* Required action
Restate the entries below verbatim.

Extracted records:
------

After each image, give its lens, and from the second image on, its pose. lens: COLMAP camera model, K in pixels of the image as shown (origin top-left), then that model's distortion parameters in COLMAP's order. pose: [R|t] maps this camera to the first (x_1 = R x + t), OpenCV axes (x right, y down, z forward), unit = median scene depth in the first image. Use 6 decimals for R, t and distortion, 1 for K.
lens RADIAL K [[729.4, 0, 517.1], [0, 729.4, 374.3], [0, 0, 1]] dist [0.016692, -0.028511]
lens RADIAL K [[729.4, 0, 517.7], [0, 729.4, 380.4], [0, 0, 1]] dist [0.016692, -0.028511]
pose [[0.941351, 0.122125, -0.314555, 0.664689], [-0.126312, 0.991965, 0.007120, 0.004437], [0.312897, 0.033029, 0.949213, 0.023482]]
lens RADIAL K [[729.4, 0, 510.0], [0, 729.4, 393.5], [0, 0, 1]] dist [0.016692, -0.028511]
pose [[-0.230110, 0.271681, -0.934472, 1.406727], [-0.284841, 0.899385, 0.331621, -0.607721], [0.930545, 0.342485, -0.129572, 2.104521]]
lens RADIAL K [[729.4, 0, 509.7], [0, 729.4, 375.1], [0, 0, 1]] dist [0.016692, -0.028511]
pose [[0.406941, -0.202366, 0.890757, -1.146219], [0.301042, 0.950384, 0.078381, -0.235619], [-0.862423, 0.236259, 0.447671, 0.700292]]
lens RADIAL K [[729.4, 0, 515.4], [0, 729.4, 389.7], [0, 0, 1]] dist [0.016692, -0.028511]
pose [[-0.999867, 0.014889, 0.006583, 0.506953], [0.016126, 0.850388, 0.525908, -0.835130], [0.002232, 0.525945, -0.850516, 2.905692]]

------

* Answer for this exercise
After each image, give its lens, and from the second image on, its pose. lens: COLMAP camera model, K in pixels of the image as shown (origin top-left), then that model's distortion parameters in COLMAP's order. pose: [R|t] maps this camera to the first (x_1 = R x + t), OpenCV axes (x right, y down, z forward), unit = median scene depth in the first image. Use 6 decimals for R, t and distortion, 1 for K.
lens RADIAL K [[729.4, 0, 517.1], [0, 729.4, 374.3], [0, 0, 1]] dist [0.016692, -0.028511]
lens RADIAL K [[729.4, 0, 517.7], [0, 729.4, 380.4], [0, 0, 1]] dist [0.016692, -0.028511]
pose [[0.941351, 0.122125, -0.314555, 0.664689], [-0.126312, 0.991965, 0.007120, 0.004437], [0.312897, 0.033029, 0.949213, 0.023482]]
lens RADIAL K [[729.4, 0, 510.0], [0, 729.4, 393.5], [0, 0, 1]] dist [0.016692, -0.028511]
pose [[-0.230110, 0.271681, -0.934472, 1.406727], [-0.284841, 0.899385, 0.331621, -0.607721], [0.930545, 0.342485, -0.129572, 2.104521]]
lens RADIAL K [[729.4, 0, 509.7], [0, 729.4, 375.1], [0, 0, 1]] dist [0.016692, -0.028511]
pose [[0.406941, -0.202366, 0.890757, -1.146219], [0.301042, 0.950384, 0.078381, -0.235619], [-0.862423, 0.236259, 0.447671, 0.700292]]
lens RADIAL K [[729.4, 0, 515.4], [0, 729.4, 389.7], [0, 0, 1]] dist [0.016692, -0.028511]
pose [[-0.999867, 0.014889, 0.006583, 0.506953], [0.016126, 0.850388, 0.525908, -0.835130], [0.002232, 0.525945, -0.850516, 2.905692]]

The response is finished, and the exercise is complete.